We analyzed data from two EHR systems linked with Medicare claims data from 2007 through 2014, one in Massachusetts (MA, n=80,588) and the other in North Carolina (NC, n=33,207). We quantified EHR data-continuity by Mean Proportion of Encounters Captured (MPEC) by the EHR system when compared to complete recording in claims data. The prediction model for MPEC was developed in MA and validated in NC. Stratified by predicted EHR data-continuity, we quantified misclassification of 40 key variables by Mean Standardized Differences (MSD) between the proportions of these variables based on EHR alone vs the linked claims-EHR data.

Results

The mean MPEC was 27% in the MA and 26% in the NC system. The predicted and observed EHR data-continuity was highly correlated (Spearman correlation=0.78 and 0.73, respectively). The misclassification (MSD) of 40 variables in patients of the predicted EHR data-continuity cohort was significantly smaller (44%, 95% CI: 40–48%) than that in the remaining population.

Discussion

The comorbidity profiles were similar in patients with high vs low EHR data-continuity.

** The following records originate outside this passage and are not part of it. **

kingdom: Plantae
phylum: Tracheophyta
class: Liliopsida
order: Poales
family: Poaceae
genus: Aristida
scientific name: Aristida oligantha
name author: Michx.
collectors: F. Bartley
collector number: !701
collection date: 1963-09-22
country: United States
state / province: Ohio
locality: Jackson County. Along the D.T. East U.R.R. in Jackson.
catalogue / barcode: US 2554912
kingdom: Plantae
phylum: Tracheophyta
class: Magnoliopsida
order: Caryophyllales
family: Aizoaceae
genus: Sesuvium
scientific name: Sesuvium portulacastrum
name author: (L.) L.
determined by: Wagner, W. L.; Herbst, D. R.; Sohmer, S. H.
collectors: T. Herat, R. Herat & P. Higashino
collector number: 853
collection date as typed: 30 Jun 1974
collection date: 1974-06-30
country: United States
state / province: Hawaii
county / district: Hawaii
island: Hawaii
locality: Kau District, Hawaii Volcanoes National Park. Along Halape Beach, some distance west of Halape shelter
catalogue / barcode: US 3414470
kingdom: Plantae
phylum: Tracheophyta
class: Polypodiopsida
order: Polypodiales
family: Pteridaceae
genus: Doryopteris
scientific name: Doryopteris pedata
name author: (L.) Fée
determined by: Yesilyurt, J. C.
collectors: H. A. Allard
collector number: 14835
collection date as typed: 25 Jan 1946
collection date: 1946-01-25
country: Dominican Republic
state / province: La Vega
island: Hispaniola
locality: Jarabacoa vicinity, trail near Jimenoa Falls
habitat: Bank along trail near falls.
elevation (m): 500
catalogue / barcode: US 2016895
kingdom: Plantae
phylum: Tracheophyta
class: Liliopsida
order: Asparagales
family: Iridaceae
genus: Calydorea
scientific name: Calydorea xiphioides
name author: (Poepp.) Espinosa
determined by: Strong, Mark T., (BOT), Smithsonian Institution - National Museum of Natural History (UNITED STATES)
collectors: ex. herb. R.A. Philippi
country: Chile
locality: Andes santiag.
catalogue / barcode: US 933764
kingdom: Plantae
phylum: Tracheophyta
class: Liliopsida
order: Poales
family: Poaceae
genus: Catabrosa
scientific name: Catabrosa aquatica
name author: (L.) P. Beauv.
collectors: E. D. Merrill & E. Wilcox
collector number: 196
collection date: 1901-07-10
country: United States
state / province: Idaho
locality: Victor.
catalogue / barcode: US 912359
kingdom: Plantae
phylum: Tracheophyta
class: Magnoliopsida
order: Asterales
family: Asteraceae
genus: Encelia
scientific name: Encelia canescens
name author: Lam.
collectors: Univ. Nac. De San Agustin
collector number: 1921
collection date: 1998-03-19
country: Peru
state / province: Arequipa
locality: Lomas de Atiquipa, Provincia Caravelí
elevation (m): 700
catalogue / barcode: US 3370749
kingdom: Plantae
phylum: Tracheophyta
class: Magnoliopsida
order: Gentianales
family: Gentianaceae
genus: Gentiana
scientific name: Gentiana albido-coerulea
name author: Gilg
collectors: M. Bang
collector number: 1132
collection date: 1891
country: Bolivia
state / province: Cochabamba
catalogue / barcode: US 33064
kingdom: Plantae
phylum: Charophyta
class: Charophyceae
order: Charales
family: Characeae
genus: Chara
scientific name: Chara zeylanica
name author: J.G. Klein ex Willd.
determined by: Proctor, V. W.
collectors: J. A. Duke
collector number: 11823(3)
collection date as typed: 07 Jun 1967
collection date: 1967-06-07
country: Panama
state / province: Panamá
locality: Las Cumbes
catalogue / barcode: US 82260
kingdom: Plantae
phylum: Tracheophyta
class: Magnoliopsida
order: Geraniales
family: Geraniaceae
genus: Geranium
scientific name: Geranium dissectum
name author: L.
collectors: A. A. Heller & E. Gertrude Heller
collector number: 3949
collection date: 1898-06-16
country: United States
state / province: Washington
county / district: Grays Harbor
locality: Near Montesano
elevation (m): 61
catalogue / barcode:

Therefore, restricting an analysis to patients with high EHR data-continuity may reduce information bias while preserving the representativeness of the study cohort.

Conclusion

We have successfully validated an algorithm that can identify a high EHR data-continuity cohort representative of the source population.

Disclosure

Dr Robert Glynn reports grants from Kowa, Novartis, Pfizer, and Astra Zeneca, outside the submitted work; Dr Sebastian Schneeweise reports personal fees from WHISCON, LLC, Aetion, Inc., outside the submitted work. The authors report no other conflicts of interest in this work.

Additional information

Funding

This project was supported by NIH Grant 1R01LM012594-01 and PCORI grant 282364.5077585.0007 (ARCH/SCILHS).